Dopo lo sbarco, la Prefettura informa il Tribunale comunicando i nomi dei minori e quest’ultimo provvede alla nomina di un Tutore per ciascuno di essi. “Vi sono delle convenzioni internazionali per la tutela dei minorenni, che siano stranieri o italiani – precisa l’avvocato – Nel momento in cui un minore straniero non è accompagnato dai genitori o da un parente prossimo che ne abbia la tutela, il Tribunale nomina un tutore che faccia le veci dei genitori. Una persona che ne abbia cura sotto gli aspetti legali e materiali. I tutori vengono adeguatamente formati, attraverso dei corsi patrocinati anche del Garante dell’Infanzia, e poi iscritti in una lista da cui il Tribunale può attingere”.

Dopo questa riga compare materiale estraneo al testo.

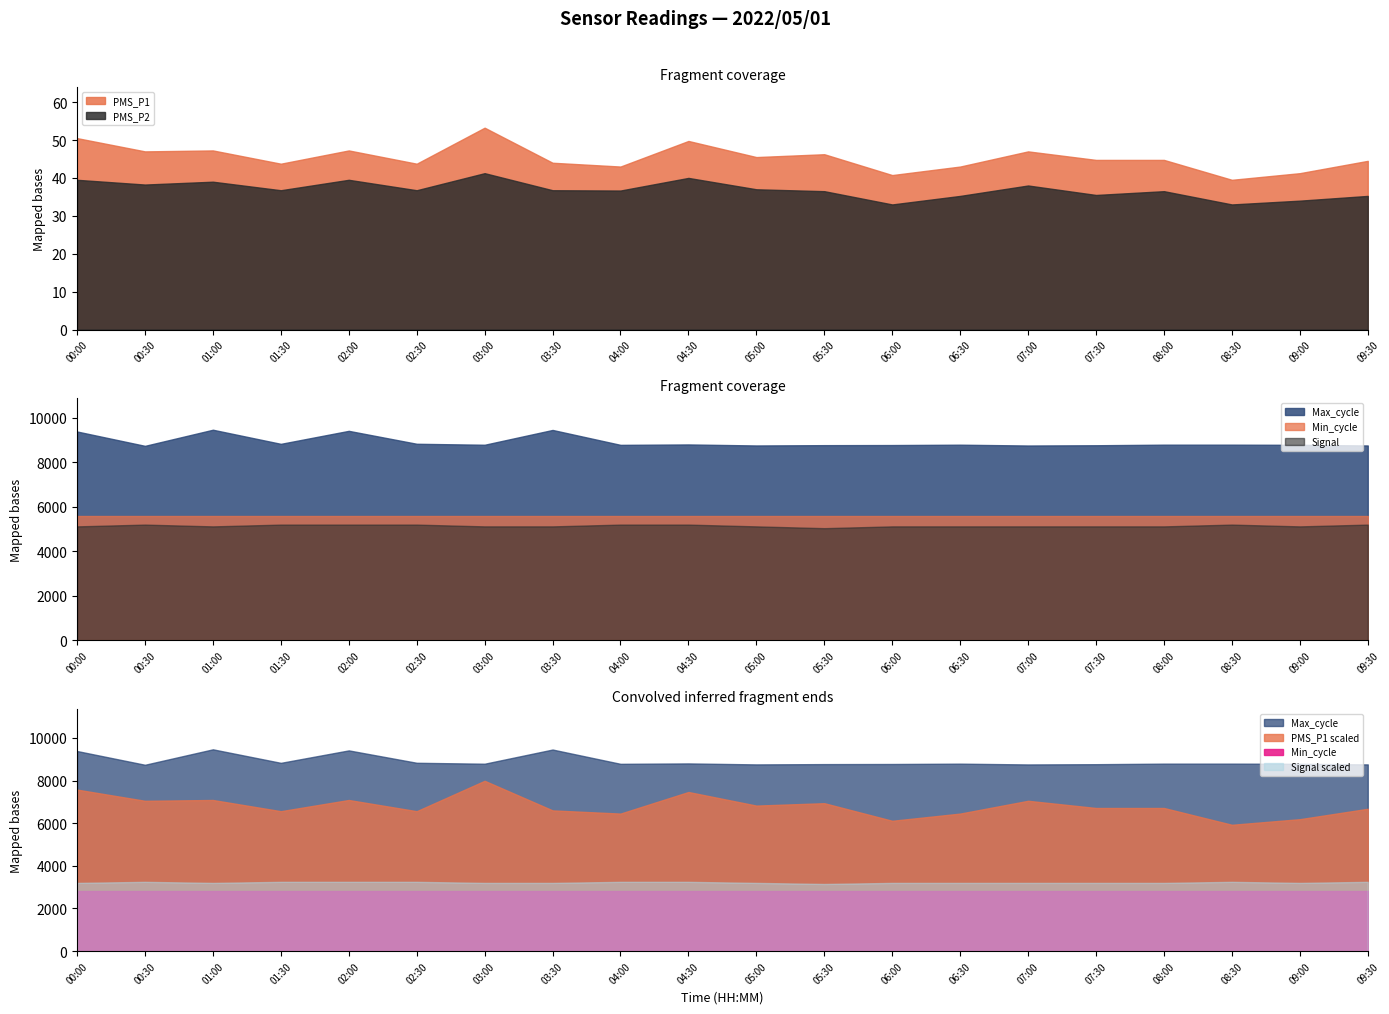

The value of PMS_P2 at 04:30 is 40.0. True or false?

True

Il tutore selezionato conosce quindi il ragazzo ed inizia ad occuparsi della sua tutela. “Spesso non parlano la lingua, non sono in grado di comprendere, hanno bisogno di qualcuno che dia l’assenso in varie situazioni, per esempio nelle procedure di richiesta del permesso di soggiorno – ricorda il legale – Quando il minore va in audizione è confortato dalla presenza di una persona che lo tutela. Questo è importantissimo anche dal punto di vista psicologico. E ancora, il tutore verifica le condizioni di accoglienza del minore, se sia trattato bene, se abbia bisogno di qualcosa”.
Una sorta di piccolo genitore, dunque, che spesso sviluppa con il minore assegnato un rapporto empatico. Un racconto fatto anche di racconti drammatici. “Ricordo un ragazzino che fu buttato fuori di casa per essersi opposto al matrimonio della sorellina, una sposa bambina – racconta l’avvocato – L’Africa è un mondo a sé, lì è normale che un bambino di dodici anni possa essere cacciato da casa. Il ragazzino finì per strada, poi arrivò in Libia, lì venne torturato prima di imbarcarsi per l’Italia. Questo bambino aveva vissuto non solo il tradimento della propria nazione, che non seppe dargli un futuro, ma anche il tradimento della sua famiglia”.
“E’ solo una delle storie che mi vengono in mente – conclude la Presidente del Centro di prima accoglienza – ciascuno dei ragazzi che abbiamo accolto in questi anni portava con sé un carico di dolore che merita assoluto rispetto. Un rispetto che va al di là della politica e delle sue strumentalizzazioni, da una parte e dall’altra”.